Opinion
286 2024
09-19-2024
Submitted: August 13, 2024
Court Below-Court of Chancery of the State of Delaware C.A. Nos. 9700 &10449
Before SEITZ, Chief Justice; VALIHURA and TRAYNOR, Justices.
ORDER
Karen L. Valihura Justice
After consideration of the notice to show cause and the parties' responses, it appears to the Court that:
(1) The appellant, TransPerfect Global, Inc., filed this appeal from the Court of Chancery's June 20, 2024 letter decision overruling TransPerfect's objections to the fee petitions filed by the appellee, Robert Pincus (the “Former Custodian”), for legal expenses that he incurred in the third and fourth quarters of 2023 and denying TransPerfect's request for the entry of a partial final judgment under Court of Chancery Rule 54(b) (the “Letter Decision”).Because the Letter Decision was not a final order, the Senior Court Clerk directed TransPerfect to show cause why this appeal should not be dismissed for TransPerfect's failure to comply with Supreme Court Rule 42 when taking an appeal from an interlocutory order.
In re TransPerfect Glob., Inc., 2024 WL 3069279 (Del. Ch. June 20, 2024).
(2) In its response to the notice to show cause, TransPerfect claims that the Letter Decision is final and appealable under the collateral-order doctrine. At the Court's request, the Former Custodian also responded to the notice to show cause and argues that the Letter Decision does not satisfy the requirements of the collateral order doctrine.
(3) Absent compliance with Rule 42, the appellate jurisdiction of this Court is limited to final orders. Under the collateral-order doctrine, an otherwise interlocutory order is final and subject to immediate appellate review if it: "a) determine[s] matters independent of the issues involved in the proceeding itself, b) bind[s] persons who are non-parties in the underlying proceeding, and c) [has] a substantial, continuing effect on important rights." The doctrine "only applies to 'that small class [of decisions] which finally determine claims of right separable from, and collateral to, rights asserted in the action, too important to be denied review and too independent of the cause itself to require that appellate consideration be deferred until the whole case is adjudicated.'"
Julian v. State, 440 A.2d 990, 991 (Del. 1982).
Beebe Med. Ctr. v. Villare, 2008 WL 2137860, at *1 (Del. May 20, 2008).
Evans v. Justice of the Peace Court No. 19, 652 A.2d 574, 576 (quoting Cohen v. Beneficial Indus. Loan, 337 U.S. 541, 546 (1949)).
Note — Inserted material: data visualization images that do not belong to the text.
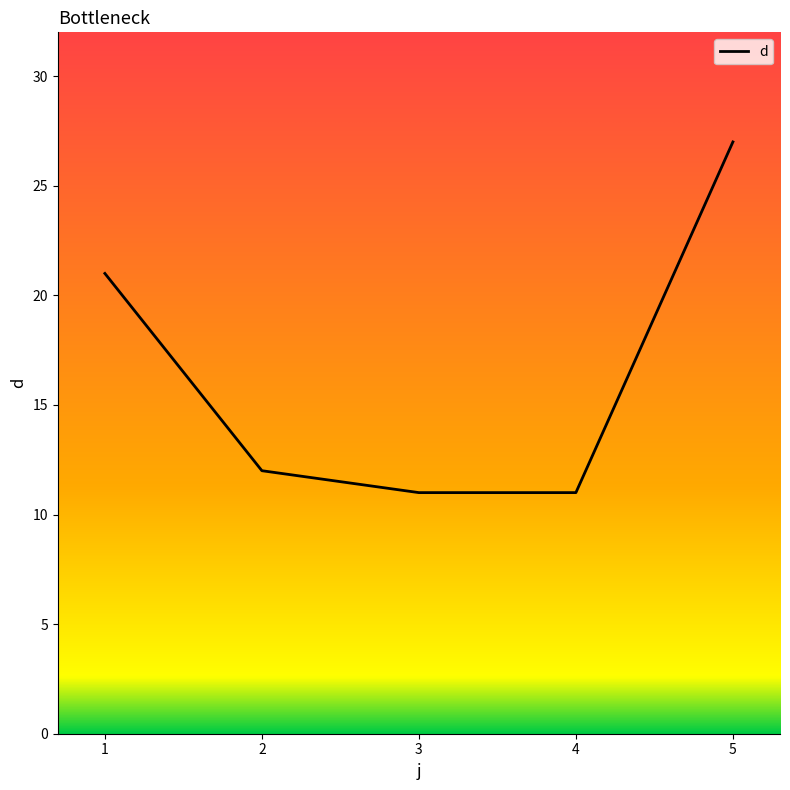

Is this an area chart (filled region under the line)?

No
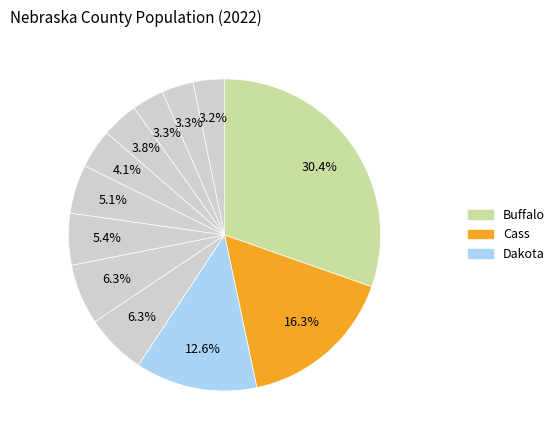

Does any single category account for the majority?

No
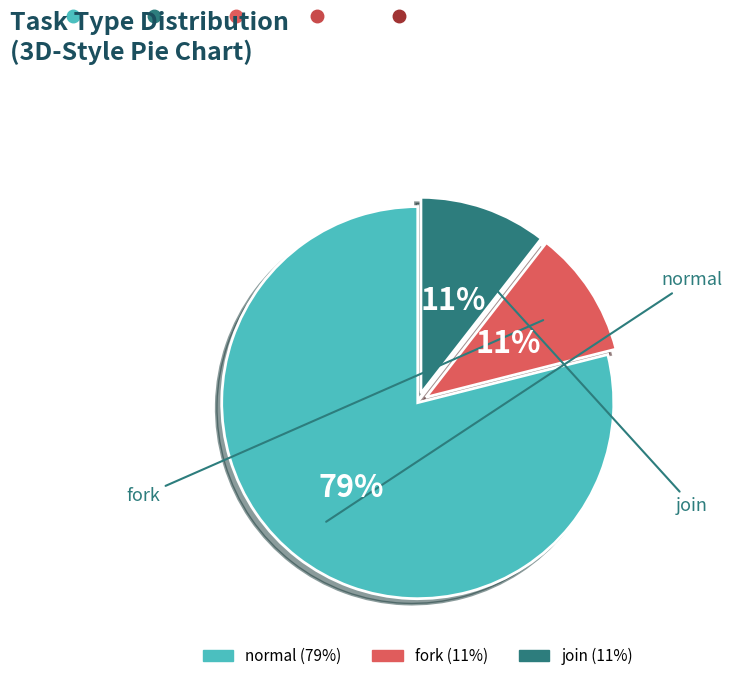

Rank the categories by value from highest to lowest.

normal, fork, join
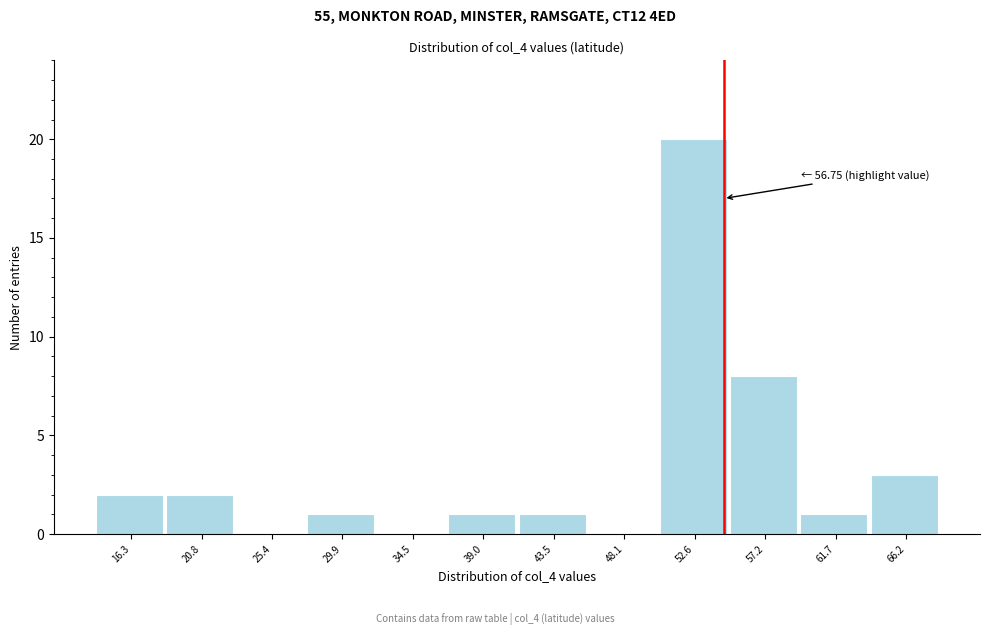

Reading right to left, transcribe all the data shown in this chart.

66.2=3	61.7=1	57.2=8	52.6=20	48.1=0	43.5=1	39.0=1	34.5=0	29.9=1	25.4=0	20.8=2	16.3=2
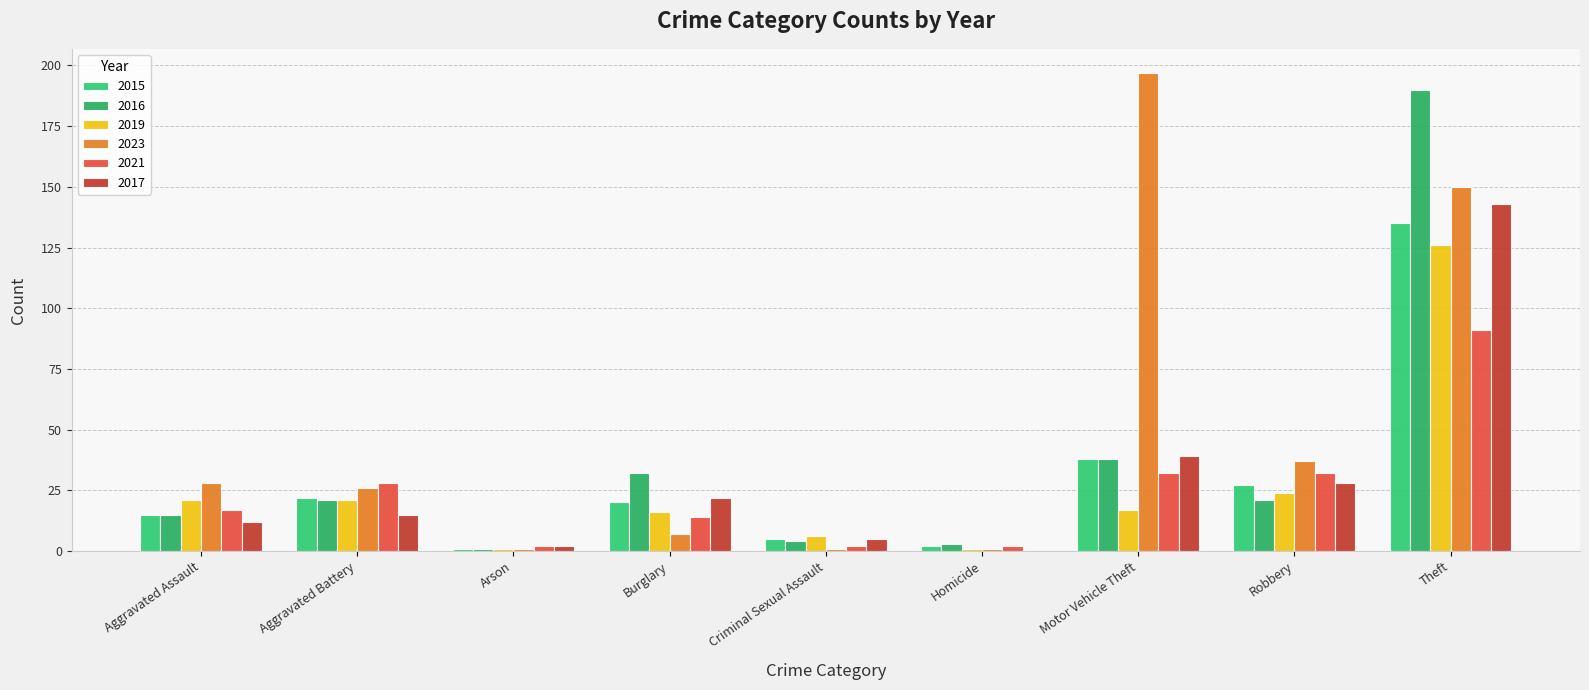

How many data points does each series have?

9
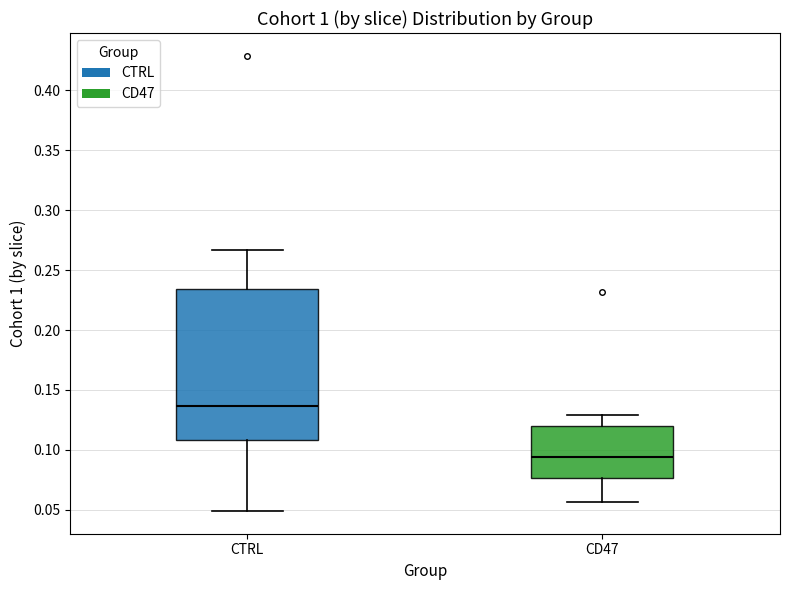

Reading left to right, read every box against the y-axis: the position of its median line, the range the box covers, and the ends of its whiskers. The values are not printed on the chart, so give them approximately, as read against the axis.

CTRL: median 0.135, box 0.110 to 0.235, whiskers 0.050 to 0.265
CD47: median 0.095, box 0.075 to 0.120, whiskers 0.055 to 0.130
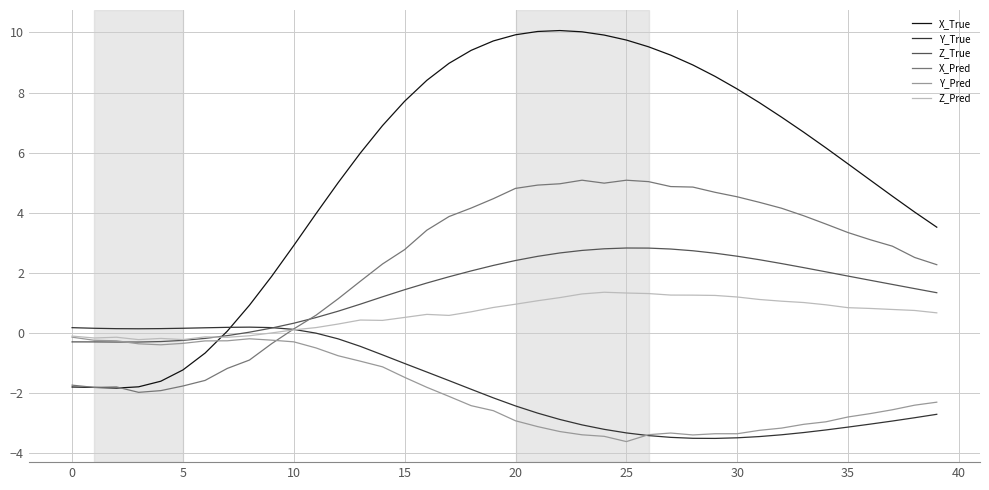

What is the greatest value displayed?

10.1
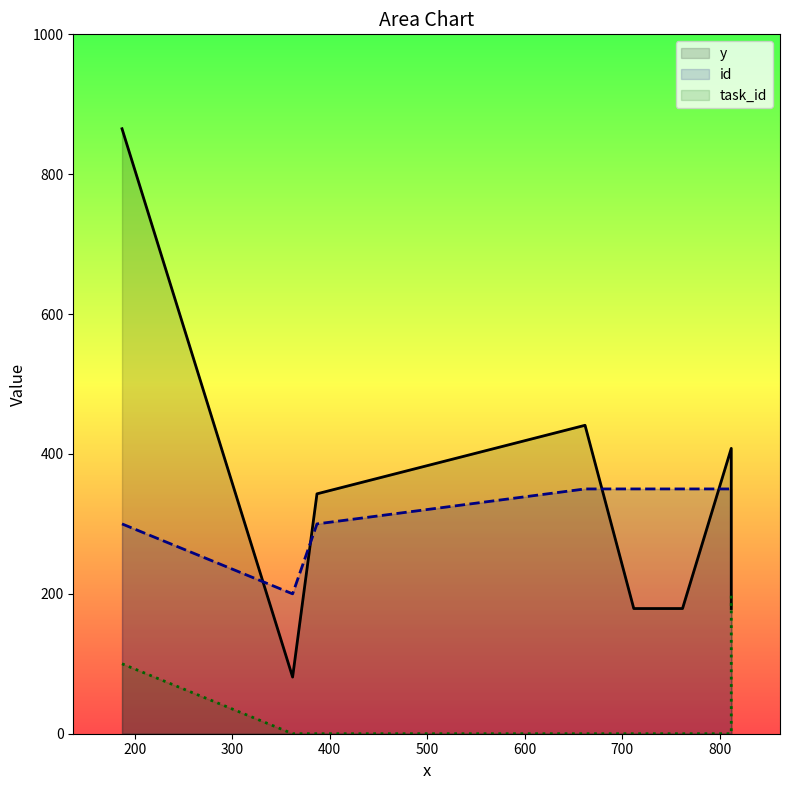

True or false: id and task_id cross at least once.

False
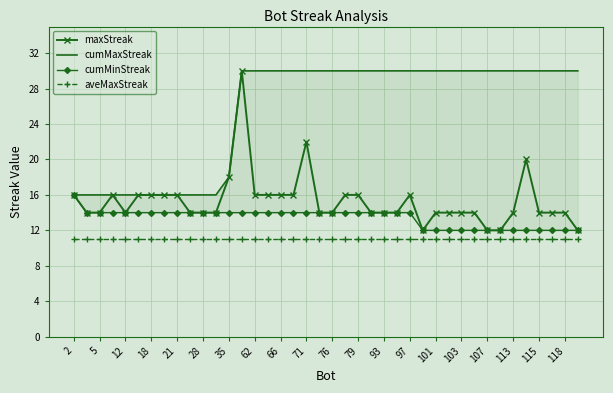

How many cumMinStreak values are between 12 and 14?

39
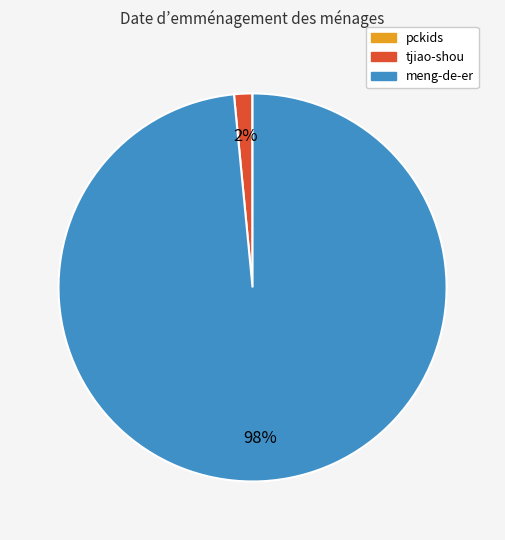

Do tjiao-shou and meng-de-er together represent more than half of the pie?

Yes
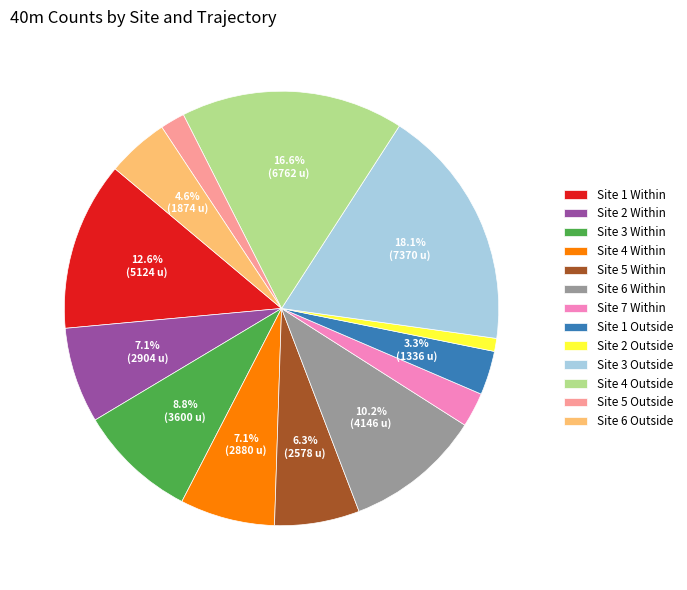

What percentage do Site 3 Outside and Site 6 Within together represent?

28.3%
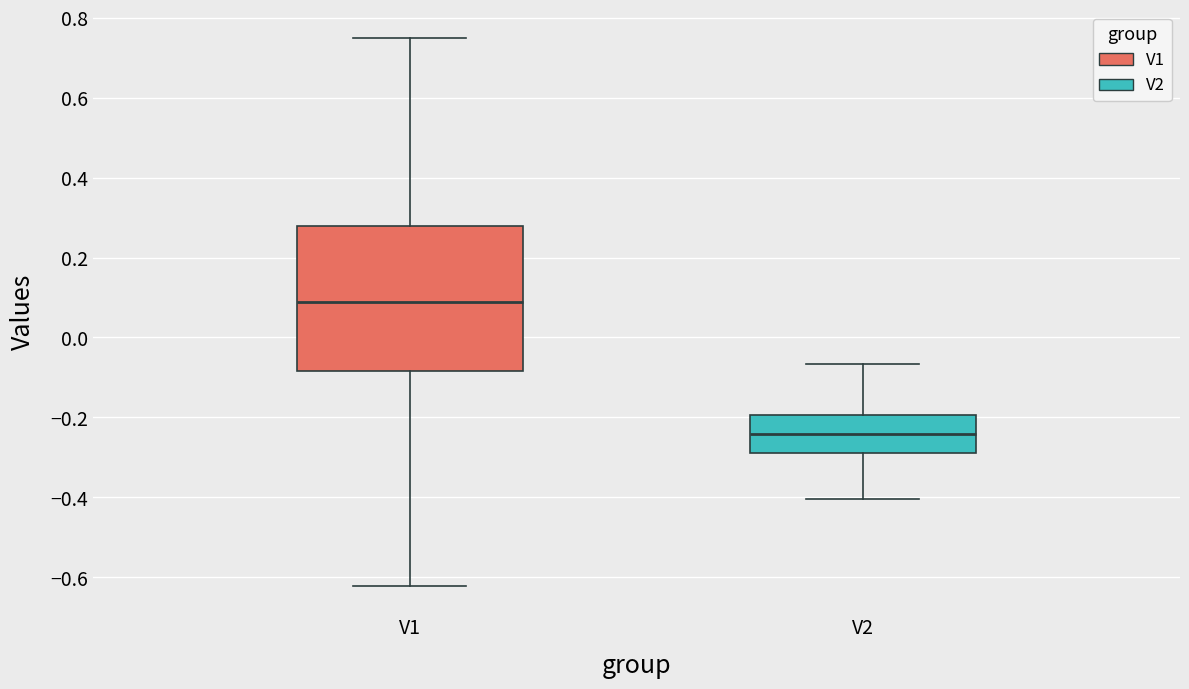

Reading left to right, transcribe this box plot: for each box, give where its median line is, the range the box spans, and where its two whiskers end, as read against the y-axis. The values are not printed on the chart, so give them approximately, as read against the axis.

V1: median 0.10, box -0.08 to 0.28, whiskers -0.62 to 0.74
V2: median -0.24, box -0.28 to -0.20, whiskers -0.40 to -0.06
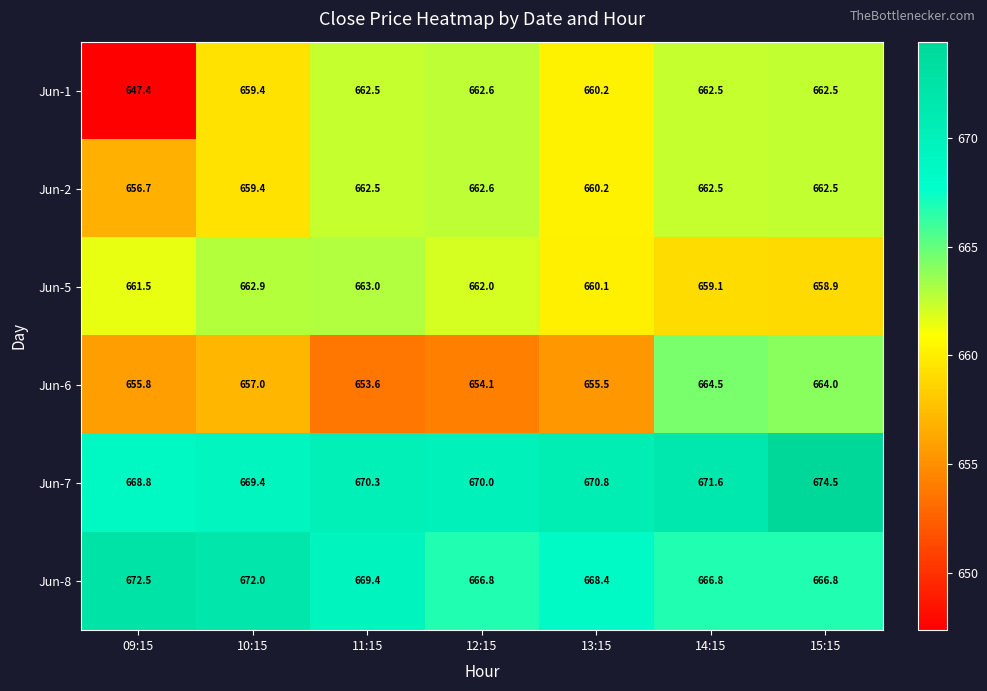

How many data points in Jun-6 are less than 655?

2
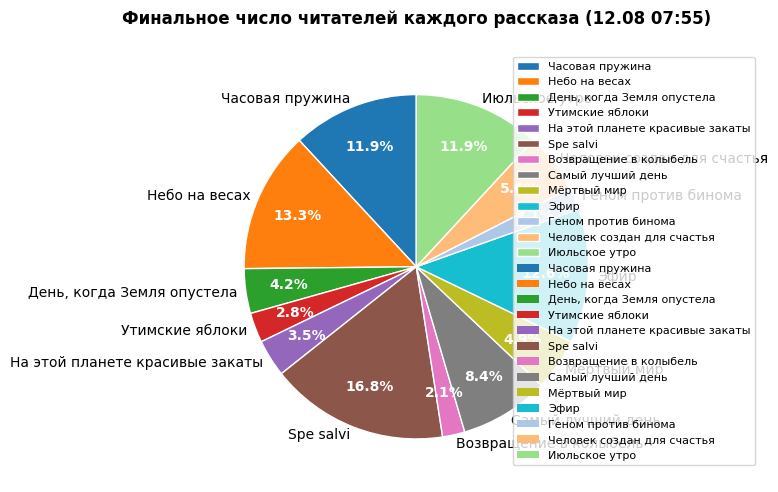

To the nearest percent, what portion does Геном против бинома represent?

2%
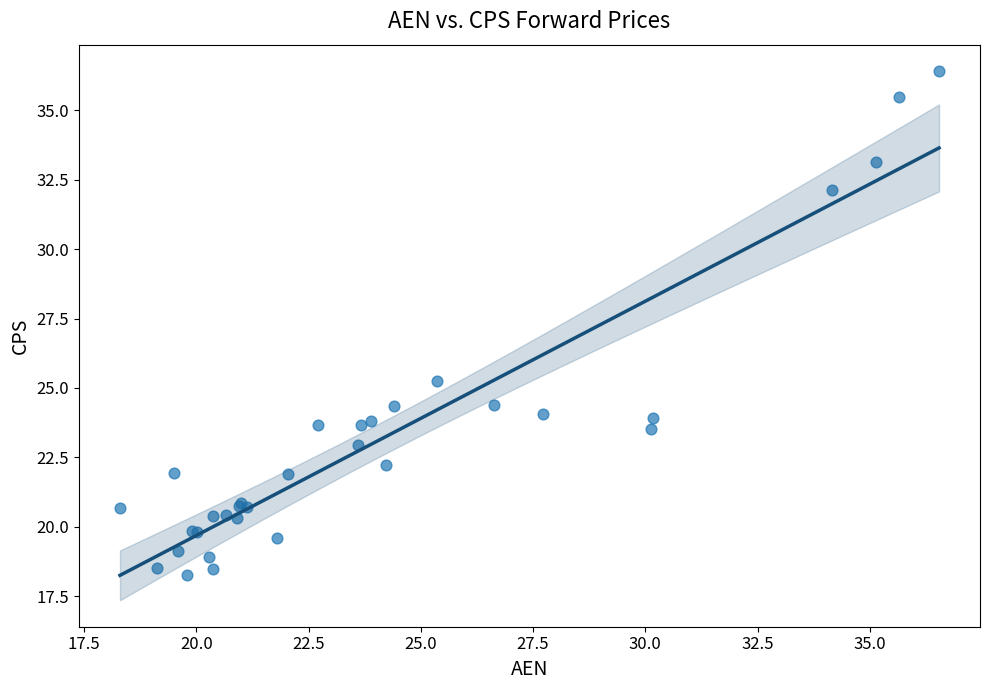

What Y value in the scatter plot is closest to 27?

25.2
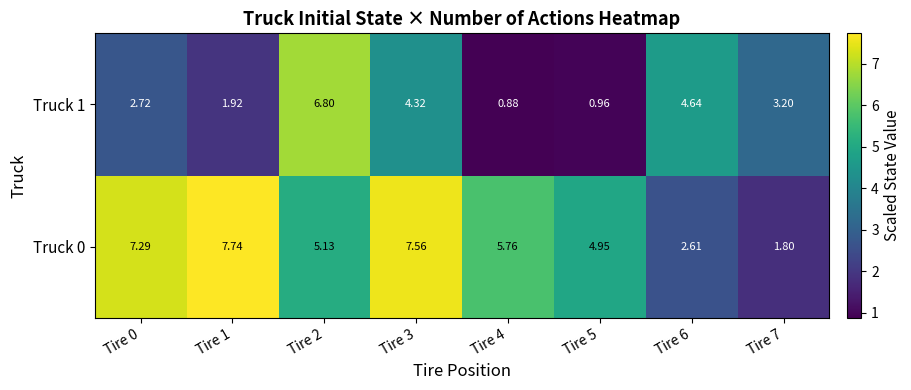

List the series in order of their peak value, lowest first.

Truck 1, Truck 0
(4) We have carefully reviewed the parties' positions and conclude that the Letter Decision is not appealable under the collateral-order doctrine and is simply an interlocutory order from which an appeal cannot be taken without complying with Rule 42. In doing so, we note that we recently rejected TransPerfect's nearly identical attempt to invoke the collateral-order doctrine to appeal two of the Court of Chancery's earlier decisions that resolved TransPerfect's objections to the Former Custodian's fee petitions.We re-affirm our previous conclusion that "[p]iecemeal appeals of TransPerfect's objections to the Former Custodian's legal expenses under the collateral-order doctrine would be a waste of scarce judicial resources," and we observe, once again, that TransPerfect will be able to appeal the Court of Chancery's handling of its objections to the expenses incurred by the Former Custodian in due course. Because TransPerfect did not comply with Rule 42, this Court does not have jurisdiction over this appeal, and it must be dismissed.
TransPerfect Global, Inc. v. Pincus, 2023 WL 6991983, at *1-2 (Del. Oct. 20, 2023) (holding that the Court of Chancery's decisions resolving TransPerfect's objections to the Former Custodian's fee petitions did not satisfy any of the three prongs of the collateral-order doctrine; the orders: (i) involved the primary issue remaining (fees); (ii) did not bind a non-party, only TransPerfect, a named party; and (iii) did not have a substantial, continuing effect on any important rights).
Id. at *2.
NOW, THEREFORE, IT IS ORDERED that this appeal be DISMISSED.